Some states are rather forgiving when it comes to divorce and adultery. These are typically the pure no-fault states that don't recognize any form of marital misconduct as grounds. However, Virginia isn't a pure no-fault state, and its laws regarding adultery might have a significant effect on your divorce.
Effect on Alimony
At one point in Virginia's history, committing adultery completely prohibited a spouse from receiving alimony. The law is now more lenient, but this type of marital misconduct still matters. The law still leans toward not awarding support to an adulterous spouse, but it now allows for extenuating circumstances. If a spouse has a genuine need for support – she'd be left virtually penniless without alimony – and if the other spouse equally contributed to the breakdown of the marriage, the court can award alimony anyway.
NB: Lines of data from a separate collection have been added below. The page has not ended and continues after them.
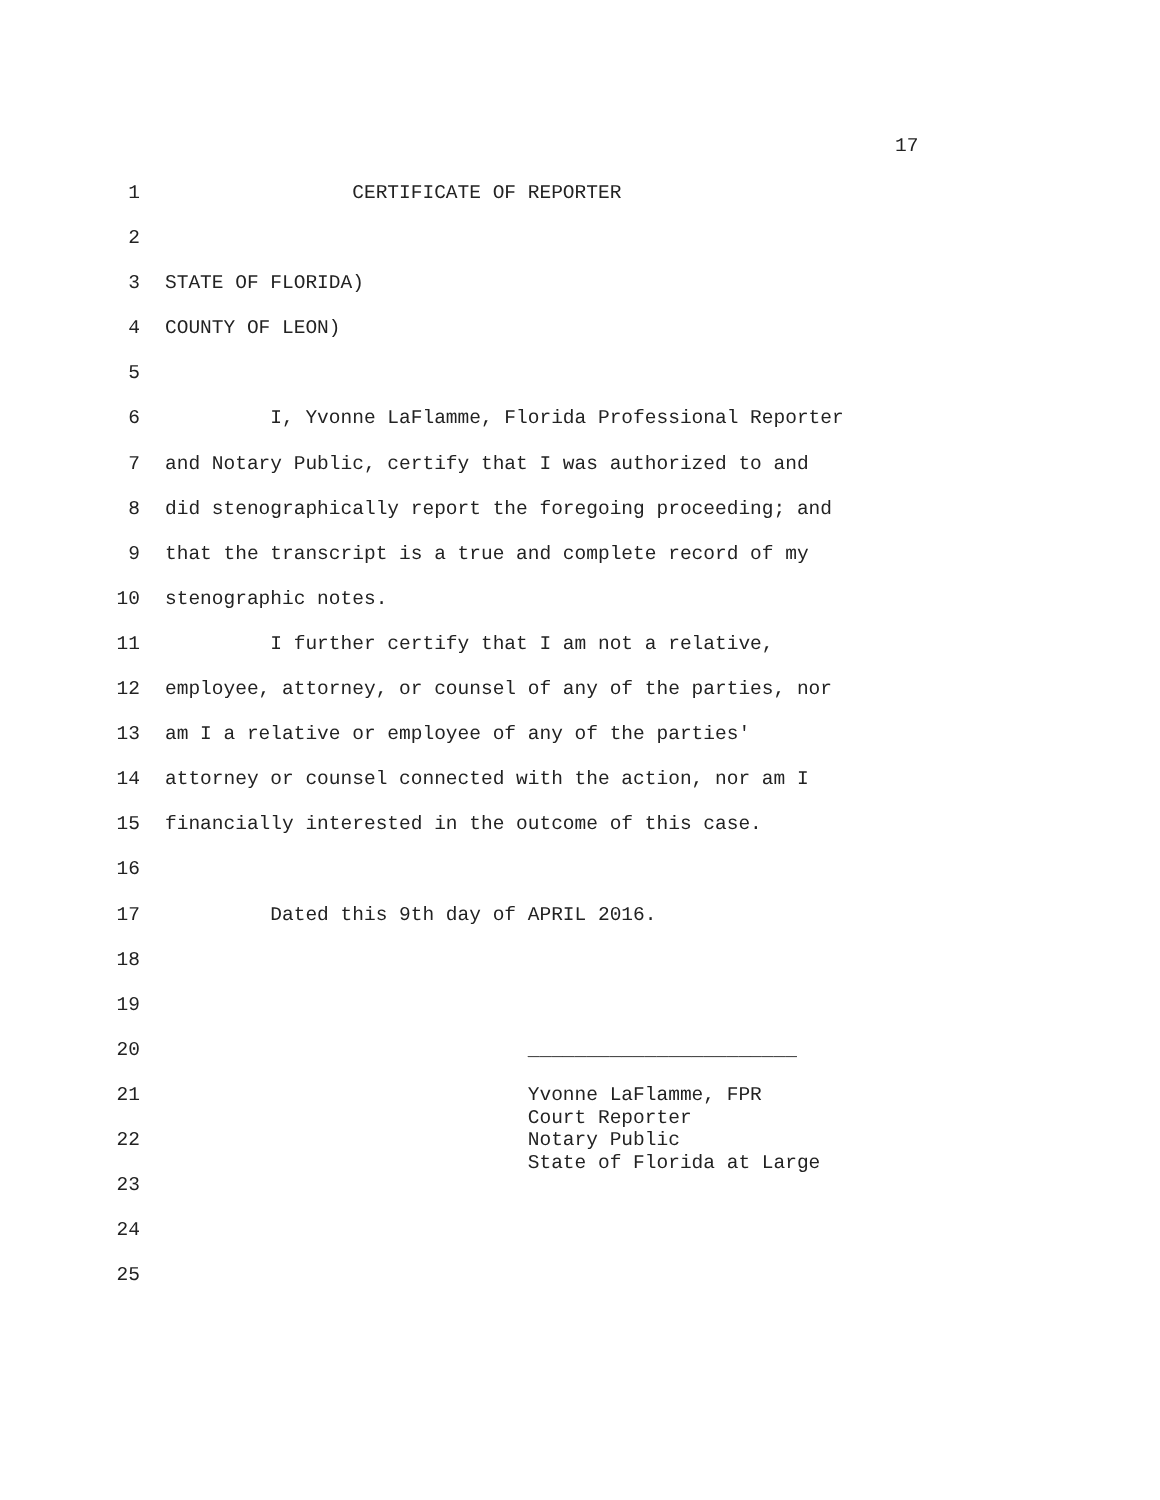17
1 CERTIFICATE OF REPORTER
2
3 STATE OF FLORIDA)
4 COUNTY OF LEON)
5
6 I, Yvonne LaFlamme, Florida Professional Reporter
7 and Notary Public, certify that I was authorized to and
8 did stenographically report the foregoing proceeding; and
9 that the transcript is a true and complete record of my
10 stenographic notes.
11 I further certify that I am not a relative,
12 employee, attorney, or counsel of any of the parties, nor
13 am I a relative or employee of any of the parties'
14 attorney or counsel connected with the action, nor am I
15 financially interested in the outcome of this case.
16
17 Dated this 9th day of APRIL 2016.
18
19
20 _______________________
21 Yvonne LaFlamme, FPR Court Reporter
22 Notary Public State of Florida at Large
23
24
25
Effect on Property Distribution
Adultery may also have an effect on property division in Virginia. It's an equitable distribution state, so assets are distributed between spouses in a way that the court considers fair. The division is not an exact science, but subject to the discretion of a judge. The judge can consider a spouse's adultery if it had a negative economic impact on the marriage, such as if the guilty party wasted marital money on her paramour.
Five years after it occurs, you can no longer use adultery as grounds for divorce in Virginia. It won't be recognized as grounds if the spouse who files for divorce continued the marital relationship after finding out, or if he committed adultery as well.